## DATA:
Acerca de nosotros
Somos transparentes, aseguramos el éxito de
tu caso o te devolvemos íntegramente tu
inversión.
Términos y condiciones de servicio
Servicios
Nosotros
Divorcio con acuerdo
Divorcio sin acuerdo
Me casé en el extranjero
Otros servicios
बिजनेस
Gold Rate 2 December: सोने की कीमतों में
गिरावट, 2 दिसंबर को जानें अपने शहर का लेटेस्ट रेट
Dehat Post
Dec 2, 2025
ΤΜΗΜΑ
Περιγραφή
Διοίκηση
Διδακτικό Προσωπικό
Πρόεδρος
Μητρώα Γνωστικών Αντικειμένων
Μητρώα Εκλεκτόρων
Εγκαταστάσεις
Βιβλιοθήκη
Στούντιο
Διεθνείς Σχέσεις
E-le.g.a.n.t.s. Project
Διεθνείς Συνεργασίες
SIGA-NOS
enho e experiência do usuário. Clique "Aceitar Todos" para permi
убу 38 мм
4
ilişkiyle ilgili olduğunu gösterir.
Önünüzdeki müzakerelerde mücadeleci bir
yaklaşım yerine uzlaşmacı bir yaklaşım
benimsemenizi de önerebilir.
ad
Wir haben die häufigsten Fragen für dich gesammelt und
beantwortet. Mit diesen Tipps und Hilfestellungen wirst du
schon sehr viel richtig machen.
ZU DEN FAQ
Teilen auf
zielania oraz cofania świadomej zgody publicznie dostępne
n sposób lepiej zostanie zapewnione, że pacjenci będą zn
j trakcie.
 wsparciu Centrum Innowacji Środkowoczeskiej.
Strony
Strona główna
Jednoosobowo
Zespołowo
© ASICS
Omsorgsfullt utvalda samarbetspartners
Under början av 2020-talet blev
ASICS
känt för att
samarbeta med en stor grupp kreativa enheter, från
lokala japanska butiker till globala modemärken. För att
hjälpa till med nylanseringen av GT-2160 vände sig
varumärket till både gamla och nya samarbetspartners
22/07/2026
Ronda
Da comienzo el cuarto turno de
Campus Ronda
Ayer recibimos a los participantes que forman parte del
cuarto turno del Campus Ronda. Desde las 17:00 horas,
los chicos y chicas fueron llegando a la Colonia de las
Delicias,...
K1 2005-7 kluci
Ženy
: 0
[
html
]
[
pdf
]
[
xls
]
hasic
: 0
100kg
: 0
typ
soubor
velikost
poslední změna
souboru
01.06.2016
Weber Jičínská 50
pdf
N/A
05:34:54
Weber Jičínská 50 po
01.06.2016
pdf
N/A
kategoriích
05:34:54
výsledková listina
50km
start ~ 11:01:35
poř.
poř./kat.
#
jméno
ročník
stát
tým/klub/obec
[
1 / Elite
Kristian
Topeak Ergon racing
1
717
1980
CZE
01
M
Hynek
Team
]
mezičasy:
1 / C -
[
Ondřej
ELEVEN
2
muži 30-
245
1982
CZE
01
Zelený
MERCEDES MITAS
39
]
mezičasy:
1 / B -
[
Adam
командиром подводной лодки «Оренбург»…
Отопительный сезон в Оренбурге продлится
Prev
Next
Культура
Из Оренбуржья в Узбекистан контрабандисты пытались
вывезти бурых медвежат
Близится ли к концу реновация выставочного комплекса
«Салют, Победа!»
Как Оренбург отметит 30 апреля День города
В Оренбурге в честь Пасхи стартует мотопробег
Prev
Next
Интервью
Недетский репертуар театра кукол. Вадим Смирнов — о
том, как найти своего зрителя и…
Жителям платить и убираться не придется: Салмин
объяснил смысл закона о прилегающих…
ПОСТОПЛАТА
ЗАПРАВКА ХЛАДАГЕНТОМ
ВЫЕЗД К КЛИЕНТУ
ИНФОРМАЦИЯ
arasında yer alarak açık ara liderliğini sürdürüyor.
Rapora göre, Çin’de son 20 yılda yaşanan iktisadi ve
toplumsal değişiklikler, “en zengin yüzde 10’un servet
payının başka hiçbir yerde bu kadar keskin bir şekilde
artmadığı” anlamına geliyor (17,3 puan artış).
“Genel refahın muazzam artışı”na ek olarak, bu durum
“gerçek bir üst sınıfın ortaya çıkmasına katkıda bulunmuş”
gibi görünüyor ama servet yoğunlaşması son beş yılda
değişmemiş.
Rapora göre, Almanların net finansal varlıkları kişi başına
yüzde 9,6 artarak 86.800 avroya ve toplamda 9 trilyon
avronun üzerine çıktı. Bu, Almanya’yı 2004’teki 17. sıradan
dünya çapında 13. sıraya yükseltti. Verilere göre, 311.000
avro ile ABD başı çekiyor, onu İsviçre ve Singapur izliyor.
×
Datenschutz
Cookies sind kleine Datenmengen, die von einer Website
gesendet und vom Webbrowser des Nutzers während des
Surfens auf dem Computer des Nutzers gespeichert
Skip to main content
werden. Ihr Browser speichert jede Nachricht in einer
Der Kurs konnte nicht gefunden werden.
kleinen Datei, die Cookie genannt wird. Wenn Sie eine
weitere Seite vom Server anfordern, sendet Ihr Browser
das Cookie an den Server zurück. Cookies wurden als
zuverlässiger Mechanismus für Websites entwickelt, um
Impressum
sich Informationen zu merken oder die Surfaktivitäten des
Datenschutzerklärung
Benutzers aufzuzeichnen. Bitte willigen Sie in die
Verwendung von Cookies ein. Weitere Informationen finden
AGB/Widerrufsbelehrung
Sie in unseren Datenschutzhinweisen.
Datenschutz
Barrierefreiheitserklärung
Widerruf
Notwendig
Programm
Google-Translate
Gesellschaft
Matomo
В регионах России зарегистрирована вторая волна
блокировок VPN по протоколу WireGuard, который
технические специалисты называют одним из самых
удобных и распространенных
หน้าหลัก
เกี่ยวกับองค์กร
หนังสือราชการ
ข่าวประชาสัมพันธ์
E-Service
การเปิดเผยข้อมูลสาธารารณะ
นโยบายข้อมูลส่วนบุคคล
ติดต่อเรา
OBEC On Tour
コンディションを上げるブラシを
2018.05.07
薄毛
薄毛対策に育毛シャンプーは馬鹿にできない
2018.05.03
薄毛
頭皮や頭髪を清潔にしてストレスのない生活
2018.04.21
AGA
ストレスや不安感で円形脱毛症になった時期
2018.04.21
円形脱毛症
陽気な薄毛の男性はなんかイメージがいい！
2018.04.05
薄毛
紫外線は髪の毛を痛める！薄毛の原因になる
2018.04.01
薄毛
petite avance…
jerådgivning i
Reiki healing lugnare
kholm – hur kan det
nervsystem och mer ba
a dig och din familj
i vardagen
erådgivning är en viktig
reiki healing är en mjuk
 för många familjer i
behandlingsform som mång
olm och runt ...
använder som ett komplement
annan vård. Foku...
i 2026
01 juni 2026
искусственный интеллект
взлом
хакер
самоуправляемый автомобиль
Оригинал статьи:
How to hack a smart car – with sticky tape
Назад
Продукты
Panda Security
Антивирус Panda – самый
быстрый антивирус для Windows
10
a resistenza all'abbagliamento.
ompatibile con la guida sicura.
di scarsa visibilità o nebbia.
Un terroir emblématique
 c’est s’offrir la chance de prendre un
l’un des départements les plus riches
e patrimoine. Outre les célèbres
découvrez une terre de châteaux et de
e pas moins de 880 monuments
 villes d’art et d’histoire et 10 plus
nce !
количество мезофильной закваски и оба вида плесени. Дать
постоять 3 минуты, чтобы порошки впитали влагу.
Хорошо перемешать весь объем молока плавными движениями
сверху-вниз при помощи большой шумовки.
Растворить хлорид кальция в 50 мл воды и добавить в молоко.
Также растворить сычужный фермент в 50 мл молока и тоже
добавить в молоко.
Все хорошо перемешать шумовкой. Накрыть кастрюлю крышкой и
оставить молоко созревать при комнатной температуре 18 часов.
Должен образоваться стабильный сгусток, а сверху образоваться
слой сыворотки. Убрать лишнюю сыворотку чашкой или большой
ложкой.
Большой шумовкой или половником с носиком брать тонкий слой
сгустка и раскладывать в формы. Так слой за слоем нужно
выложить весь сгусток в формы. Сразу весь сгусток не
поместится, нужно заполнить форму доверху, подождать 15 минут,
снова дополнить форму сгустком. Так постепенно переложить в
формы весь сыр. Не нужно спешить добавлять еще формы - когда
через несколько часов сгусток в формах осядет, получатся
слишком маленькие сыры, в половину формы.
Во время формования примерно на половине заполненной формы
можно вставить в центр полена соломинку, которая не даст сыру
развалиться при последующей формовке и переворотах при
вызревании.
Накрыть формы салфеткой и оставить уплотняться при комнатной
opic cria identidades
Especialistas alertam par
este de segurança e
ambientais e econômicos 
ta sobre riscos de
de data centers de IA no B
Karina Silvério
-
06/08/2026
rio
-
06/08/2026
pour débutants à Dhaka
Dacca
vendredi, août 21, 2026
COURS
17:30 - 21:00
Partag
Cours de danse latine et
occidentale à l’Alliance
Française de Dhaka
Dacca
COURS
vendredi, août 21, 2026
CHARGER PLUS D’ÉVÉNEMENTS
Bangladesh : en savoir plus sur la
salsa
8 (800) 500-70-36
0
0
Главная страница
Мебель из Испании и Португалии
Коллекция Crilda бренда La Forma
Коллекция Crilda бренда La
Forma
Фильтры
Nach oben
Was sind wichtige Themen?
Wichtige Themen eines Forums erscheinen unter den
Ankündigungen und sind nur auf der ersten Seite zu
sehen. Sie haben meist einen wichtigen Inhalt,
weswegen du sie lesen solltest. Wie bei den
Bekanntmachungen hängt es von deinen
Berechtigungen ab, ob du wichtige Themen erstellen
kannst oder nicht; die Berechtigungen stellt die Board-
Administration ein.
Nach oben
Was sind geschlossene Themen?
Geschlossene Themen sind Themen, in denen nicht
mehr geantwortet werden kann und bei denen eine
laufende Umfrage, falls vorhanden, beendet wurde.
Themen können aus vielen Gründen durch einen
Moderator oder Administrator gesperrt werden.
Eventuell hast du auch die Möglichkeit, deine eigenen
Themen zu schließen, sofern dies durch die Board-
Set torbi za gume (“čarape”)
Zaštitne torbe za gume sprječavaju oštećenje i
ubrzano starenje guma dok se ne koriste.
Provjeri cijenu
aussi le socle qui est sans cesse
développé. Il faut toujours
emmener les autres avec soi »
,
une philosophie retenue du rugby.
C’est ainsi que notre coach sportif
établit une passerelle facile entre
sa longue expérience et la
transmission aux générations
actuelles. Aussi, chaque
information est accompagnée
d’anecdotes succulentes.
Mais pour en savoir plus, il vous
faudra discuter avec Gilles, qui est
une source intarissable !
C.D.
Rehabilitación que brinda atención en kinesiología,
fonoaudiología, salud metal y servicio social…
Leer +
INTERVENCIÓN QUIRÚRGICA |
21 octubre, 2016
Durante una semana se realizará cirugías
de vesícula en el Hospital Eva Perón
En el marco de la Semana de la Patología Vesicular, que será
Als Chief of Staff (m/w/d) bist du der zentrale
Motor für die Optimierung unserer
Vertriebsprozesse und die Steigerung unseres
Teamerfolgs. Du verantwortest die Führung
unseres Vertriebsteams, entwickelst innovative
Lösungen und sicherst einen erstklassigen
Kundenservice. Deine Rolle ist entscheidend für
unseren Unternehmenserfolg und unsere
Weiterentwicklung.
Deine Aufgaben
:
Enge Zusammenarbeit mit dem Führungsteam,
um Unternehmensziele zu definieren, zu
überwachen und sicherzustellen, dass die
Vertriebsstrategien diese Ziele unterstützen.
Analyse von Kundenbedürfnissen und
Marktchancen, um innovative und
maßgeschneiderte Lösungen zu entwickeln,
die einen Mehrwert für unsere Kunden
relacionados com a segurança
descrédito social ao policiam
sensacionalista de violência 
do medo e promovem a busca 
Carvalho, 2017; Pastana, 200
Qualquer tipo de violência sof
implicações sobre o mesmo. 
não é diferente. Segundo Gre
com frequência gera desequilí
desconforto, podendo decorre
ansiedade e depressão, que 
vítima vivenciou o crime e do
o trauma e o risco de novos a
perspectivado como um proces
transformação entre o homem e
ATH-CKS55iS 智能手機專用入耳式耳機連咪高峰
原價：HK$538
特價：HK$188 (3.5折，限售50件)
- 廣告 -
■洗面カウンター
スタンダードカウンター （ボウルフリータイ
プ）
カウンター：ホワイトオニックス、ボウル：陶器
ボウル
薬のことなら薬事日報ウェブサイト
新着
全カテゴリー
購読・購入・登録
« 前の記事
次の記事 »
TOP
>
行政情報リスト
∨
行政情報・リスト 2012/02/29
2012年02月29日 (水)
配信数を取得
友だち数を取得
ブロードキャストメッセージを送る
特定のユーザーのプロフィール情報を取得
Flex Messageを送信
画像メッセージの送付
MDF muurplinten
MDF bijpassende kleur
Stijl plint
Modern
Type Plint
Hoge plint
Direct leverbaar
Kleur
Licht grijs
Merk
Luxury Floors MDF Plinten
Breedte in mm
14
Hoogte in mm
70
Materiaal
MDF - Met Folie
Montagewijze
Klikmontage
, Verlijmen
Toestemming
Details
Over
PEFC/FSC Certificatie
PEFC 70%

## WORK TO COMPLETE:
Can you swap "Divorcio" for "Separación" in the lines from the start of the items through the line containing "benimsemenizi de önerebilir.", keeping all else unchanged and giving back only those lines?

## WRITTEN RESPONSE:
Acerca de nosotros
Somos transparentes, aseguramos el éxito de
tu caso o te devolvemos íntegramente tu
inversión.
Términos y condiciones de servicio
Servicios
Nosotros
Separación con acuerdo
Separación sin acuerdo
Me casé en el extranjero
Otros servicios
बिजनेस
Gold Rate 2 December: सोने की कीमतों में
गिरावट, 2 दिसंबर को जानें अपने शहर का लेटेस्ट रेट
Dehat Post
Dec 2, 2025
ΤΜΗΜΑ
Περιγραφή
Διοίκηση
Διδακτικό Προσωπικό
Πρόεδρος
Μητρώα Γνωστικών Αντικειμένων
Μητρώα Εκλεκτόρων
Εγκαταστάσεις
Βιβλιοθήκη
Στούντιο
Διεθνείς Σχέσεις
E-le.g.a.n.t.s. Project
Διεθνείς Συνεργασίες
SIGA-NOS
enho e experiência do usuário. Clique "Aceitar Todos" para permi
убу 38 мм
4
ilişkiyle ilgili olduğunu gösterir.
Önünüzdeki müzakerelerde mücadeleci bir
yaklaşım yerine uzlaşmacı bir yaklaşım
benimsemenizi de önerebilir.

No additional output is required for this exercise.